Sejarah Politik Adu Domba Belanda di Kota Padang

Sejarah Politik Adu Domba Belanda di Kota Padang

4 Desember 2020
Warga China di Padang (Foto: Istimewa/padangkita.com)

Warga China di Padang (Foto: Istimewa/padangkita.com)

RIAU1.COM - Semenjak terjadinya gelombang migarasi para pedagang China ke Nusantara dipertengahan abad ke-15, Belanda mulai memainkan politik devide et impera atau politik adu domba terutama di Kota Padang, Sumatera Barat.

Alasannya karena orang-orang Tionghoa ini kerap menjalin hubungan harmonis dengan penduduk setempat, dikutip dari Orang-Orang Tionghoa, Dimana Bumi Dipijak, Disini Langik Dijunjuang, Riniwaty Makmur, Jumat, 4 Desember 2020.
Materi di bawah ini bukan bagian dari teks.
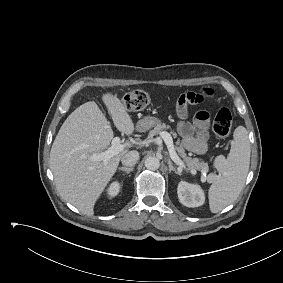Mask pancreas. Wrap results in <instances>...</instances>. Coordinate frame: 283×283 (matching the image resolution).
I'll return each instance as SVG.
<instances>
[{"mask_svg":"<svg viewBox=\"0 0 283 283\" xmlns=\"http://www.w3.org/2000/svg\"><path fill=\"white\" fill-rule=\"evenodd\" d=\"M170 129L169 125H166L164 123H159L157 126L154 127L153 130L150 131L149 133V137H153L154 135L160 134L163 130H167ZM171 135L176 138L177 137V133L174 131H171ZM176 149L180 155V157L184 160L186 166L188 167V169H193V170H199L202 173H207L209 171V166L208 163L202 161V159L199 158H191L189 156H187L185 149L183 148L180 140L178 139L176 142ZM201 180L203 182L207 181V182H212L213 178L212 175H202Z\"/></svg>","mask_w":283,"mask_h":283,"instance_id":"pancreas-1","label":"pancreas"}]
</instances>
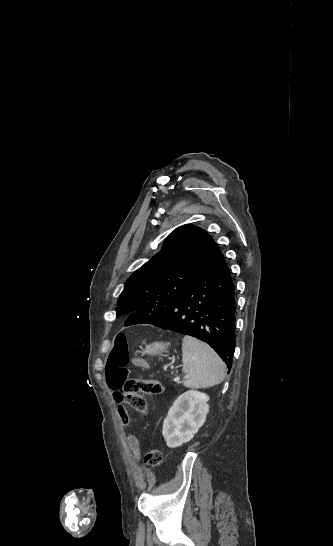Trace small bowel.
Segmentation results:
<instances>
[{"instance_id": "c3829d8e", "label": "small bowel", "mask_w": 333, "mask_h": 546, "mask_svg": "<svg viewBox=\"0 0 333 546\" xmlns=\"http://www.w3.org/2000/svg\"><path fill=\"white\" fill-rule=\"evenodd\" d=\"M131 363L134 365V370L136 372H147L149 365L146 360V358H143L141 354H133L131 356ZM113 399L118 404V413L121 416L120 420L122 421L120 424L124 427L130 426V420L131 417L128 414V408L124 407L125 399L122 398V392L115 390L113 392ZM127 444L130 449V451L133 453L135 458H138L140 455V447H139V441L138 439L132 435L129 434L127 436Z\"/></svg>"}]
</instances>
Itikat baik ini dipandang Belanda cukup membahayakan untuk menguasai Indonesia.

Salah satu alasan Belanda berani membuat politik adu domba lantara sejak 1520, mereka telah menguasai pantai barat Sumatera menggantikan peranan kerajaan Aceh.

Kompeni mengeluarkan berbagai kebijakan untuk memisahkan penduduk setempat dengan Tionghoa.
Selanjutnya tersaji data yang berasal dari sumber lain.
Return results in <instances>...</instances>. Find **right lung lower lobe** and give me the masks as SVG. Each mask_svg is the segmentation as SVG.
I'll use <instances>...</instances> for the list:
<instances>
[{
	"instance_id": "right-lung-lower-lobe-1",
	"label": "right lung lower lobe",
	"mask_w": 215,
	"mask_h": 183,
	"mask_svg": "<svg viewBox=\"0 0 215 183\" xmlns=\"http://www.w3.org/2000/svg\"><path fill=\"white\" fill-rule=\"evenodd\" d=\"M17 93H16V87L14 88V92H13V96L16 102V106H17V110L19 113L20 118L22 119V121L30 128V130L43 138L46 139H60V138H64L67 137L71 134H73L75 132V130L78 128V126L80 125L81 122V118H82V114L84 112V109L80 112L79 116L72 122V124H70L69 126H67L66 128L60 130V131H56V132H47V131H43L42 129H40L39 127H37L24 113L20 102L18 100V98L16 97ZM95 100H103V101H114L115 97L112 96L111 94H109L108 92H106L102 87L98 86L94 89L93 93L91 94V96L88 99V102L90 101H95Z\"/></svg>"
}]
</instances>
Salah satunya mengekslusifkan tempat tinggal orang Tionghoa yang memasukkannya kedalam golongan Vreemde Oosterlingen atau oriental asing.

Membuat munculnya istilah seperti Pondok atau Tanah Kongsi. Berkembang menjadi pasar yang ramai dikunjungi oleh kalangan mereka.

Tak hanya itu, Belanda juga membentuk tingkatan golongan penduduk lainnya seperti golongan Eropa, dan pribumi. Puncaknya terjadi di tahun 1854.

Serta memberikan orang Tionghoa hak-hak spesial seperti memungut pajak, menjual candu, membuka rumah judi yang tidak pernah disukai oleh warga tempatan.

Padahal, saat orang Tionghoa ini datang Belanda menerapkan peraturan izin dan hanya memberikan tempat tinggal di daerah pelabuhan di sepanjang pantai barat Sumatera.

Lama kelamaan, Kota Padang didatangi banyak orang. Belanda kembali mengelompokkannya lalu orang-orang menyebutnya dengan sebutan Kampung Jawa, Nias, China, sampai Kampung Keling.

Politik yang dikenal dengan segragasi ini bertujuan untuk mempermudah mereka melakukan kontrol. Bahkan sampai sekarang, kondisi itu masih dapat ditemui.